CRIPTAREMOS – Doação

Boa noite querinhos,

 

Hoje rolou uma parada muito legal no 2.0, foi o #memedobem, e em homenagem segue um conto com esse tema.

 

“A noite chega e é sempre mais escura pouco antes do amanhecer, isso é, se você sobreviver até lá.”

Abra sua mente, apague as luzes e se tranque no quarto, pois agora é a hora do terror.

 

DOAÇÃO

Um cego anda em uma rua da periferia da cidade, boné, bengala, óculos escuros, uma camisa de manga comprida e uma calça, é começo de tarde, ele para na beira da calçada para atravessar, fica ali alguns segundos.

-Tem alguém por aí? – Indaga ele

Mas ele não escuta nada, nem mesmo barulho de carros, ele bata a bengala no chão para sentir o degrau da calçada, pensa um pouco e inicia a travessia, de repente ele sente algo o pegar pelo braço e puxar com força para trás logo após o som de uma freada curta seguido de uma buzinada.

– Filho da puta – grita o dono do carro que quase o atropelou, saindo do local rapidamente cantando pneu deixando para trás só o cheiro de borracha queimada.

O cego demorou um pouco para entender o que estava acontecendo e logo após virou-se em direção da mão que segurava em seu braço.

– Obrigado…muito obrigado…não sei direito o que aconteceu…mas imagino que você tenha salvo minha vida.

O salvador nada diz, e com um toque e um leve empurrão indica para que ambos atravessem a rua.

– Senhor…ou senhora…realmente muito obrigado – diz o cego, mas não consegue resposta de seu ajudante.

– Você tem um nome? – Novamente o silêncio, o clima estranho só é interrompido pelo empurrar que o cego leva, para que ambos atravessem mais rápido.

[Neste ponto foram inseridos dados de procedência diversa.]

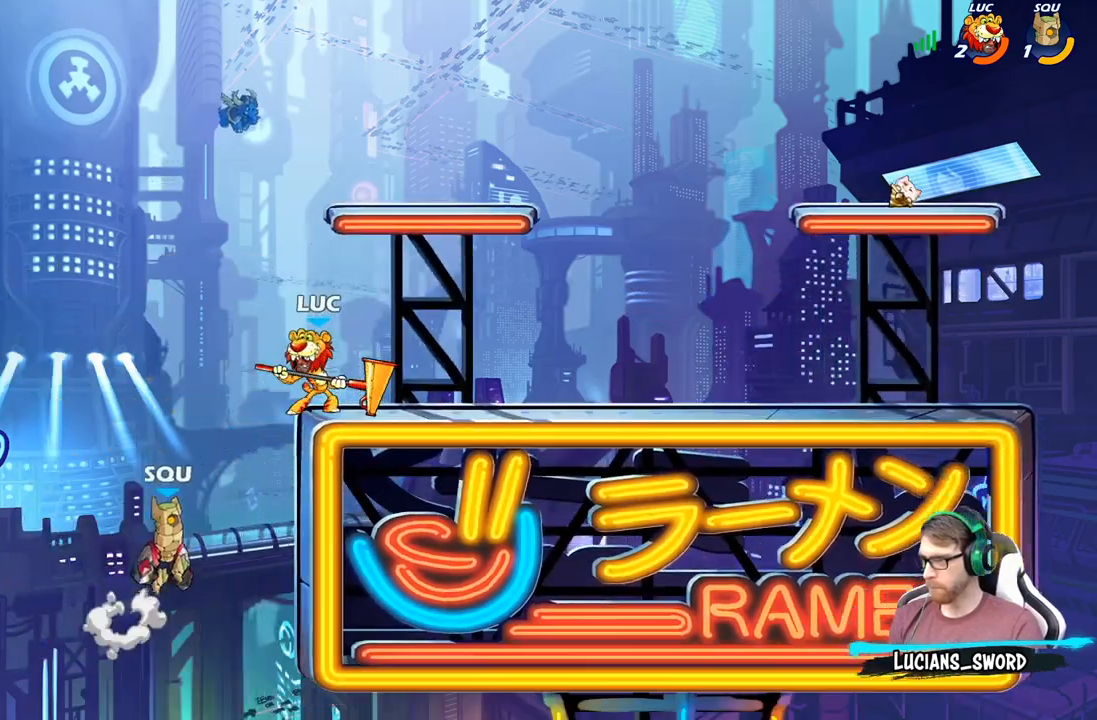
{"buttons": [], "left_stick": "right", "right_stick": "center", "events": [[100, "left_stick", "down"], [267, "left_stick", "right"]]}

Ao final do percurso o cego se vira para agradecer e comenta – Você é muito quieto…quieta, não sei quem você é mas mesmo assim mui….

– Desculpe senhor, não consegui responder naquele momento – interrompe uma voz feminina.

Laura, uma jovem moça, está com um shorts pequeno, ela é um pouco acima do peso e tem um sorriso muito simpático

– Ó ela fala, qual seu nome criança? – responde sorrindo “devolta” o cego.

– Me chamo Laura…- enquanto estende a mão na direção do cego e continua -…mas não consegui te responder na hora, porque…porquê… bem eu estou um pouco zonza, acabei de sair do banco de sangue e ainda mais com esse susto…desculpe não responder.

Laura fica com a mão estendida no ar por alguns segundos.

– Vejo que você é uma salvadora de vidas, considere hoje seu dia de sorte – o cego estende a mão e cumprimenta Laura.

– Tá bom – Responde ela sem entender – Gostaria de ficar mais, mas tenho que ir, adeus senhor! – Laura solta a mão do cego, sente a mão oleosa e a esfrega, mas não liga para isso e vai embora.

O cego, com a mão no ar em direção a Laura, o sol ainda é brilha e um pequeno sinal de fumaça sai da mão dele, ele faz uma careta, pega um pote que traz no bolso, FPS +50 está escrito em vermelho no rótulo, ele passa um pouco nas mãos e volta a ficar na beira da rua para atravessar de volta.